When you restate the records, do so word for word and omit any picture they contain.

▶ **TASK INPUTS**:
################

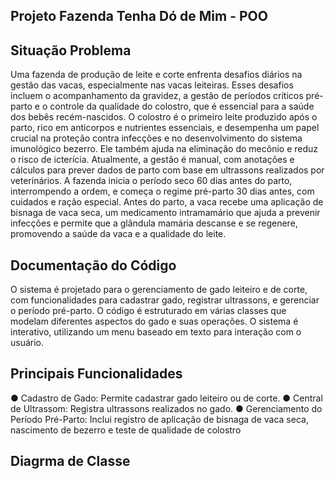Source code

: ## Projeto Fazenda Tenha Dó de Mim - POO
## Situação Problema
Uma fazenda de produção de leite e corte enfrenta desafios diários na gestão das vacas,
especialmente nas vacas leiteiras. Esses desafios incluem o acompanhamento da gravidez, a
gestão de períodos críticos pré-parto e o controle da qualidade do colostro, que é essencial
para a saúde dos bebês recém-nascidos. O colostro é o primeiro leite produzido após o parto,
rico em anticorpos e nutrientes essenciais, e desempenha um papel crucial na proteção contra
infecções e no desenvolvimento do sistema imunológico bezerro. Ele também ajuda na
eliminação do mecônio e reduz o risco de icterícia. Atualmente, a gestão é manual, com
anotações e cálculos para prever dados de parto com base em ultrassons realizados por
veterinários. A fazenda inicia o período seco 60 dias antes do parto, interrompendo a ordem,
e começa o regime pré-parto 30 dias antes, com cuidados e ração especial. Antes do parto, a
vaca recebe uma aplicação de bisnaga de vaca seca, um medicamento intramamário que ajuda
a prevenir infecções e permite que a glândula mamária descanse e se regenere, promovendo a
saúde da vaca e a qualidade do leite.

## Documentação do Código
O sistema é projetado para o gerenciamento de gado leiteiro e de corte, com funcionalidades
para cadastrar gado, registrar ultrassons, e gerenciar o período pré-parto. O código é
estruturado em várias classes que modelam diferentes aspectos do gado e suas operações. O
sistema é interativo, utilizando um menu baseado em texto para interação com o usuário.

## Principais Funcionalidades
● Cadastro de Gado: Permite cadastrar gado leiteiro ou de corte.
● Central de Ultrassom: Registra ultrassons realizados no gado.
● Gerenciamento do Período Pré-Parto: Inclui registro de aplicação de bisnaga de vaca
seca, nascimento de bezerro e teste de qualidade de colostro

## Diagrma de Classe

################

▶ **WRITTEN RESPONSE**:
Source code

: ## Projeto Fazenda Tenha Dó de Mim - POO
## Situação Problema
Uma fazenda de produção de leite e corte enfrenta desafios diários na gestão das vacas,
especialmente nas vacas leiteiras. Esses desafios incluem o acompanhamento da gravidez, a
gestão de períodos críticos pré-parto e o controle da qualidade do colostro, que é essencial
para a saúde dos bebês recém-nascidos. O colostro é o primeiro leite produzido após o parto,
rico em anticorpos e nutrientes essenciais, e desempenha um papel crucial na proteção contra
infecções e no desenvolvimento do sistema imunológico bezerro. Ele também ajuda na
eliminação do mecônio e reduz o risco de icterícia. Atualmente, a gestão é manual, com
anotações e cálculos para prever dados de parto com base em ultrassons realizados por
veterinários. A fazenda inicia o período seco 60 dias antes do parto, interrompendo a ordem,
e começa o regime pré-parto 30 dias antes, com cuidados e ração especial. Antes do parto, a
vaca recebe uma aplicação de bisnaga de vaca seca, um medicamento intramamário que ajuda
a prevenir infecções e permite que a glândula mamária descanse e se regenere, promovendo a
saúde da vaca e a qualidade do leite.

## Documentação do Código
O sistema é projetado para o gerenciamento de gado leiteiro e de corte, com funcionalidades
para cadastrar gado, registrar ultrassons, e gerenciar o período pré-parto. O código é
estruturado em várias classes que modelam diferentes aspectos do gado e suas operações. O
sistema é interativo, utilizando um menu baseado em texto para interação com o usuário.

## Principais Funcionalidades
● Cadastro de Gado: Permite cadastrar gado leiteiro ou de corte.
● Central de Ultrassom: Registra ultrassons realizados no gado.
● Gerenciamento do Período Pré-Parto: Inclui registro de aplicação de bisnaga de vaca
seca, nascimento de bezerro e teste de qualidade de colostro

## Diagrma de Classe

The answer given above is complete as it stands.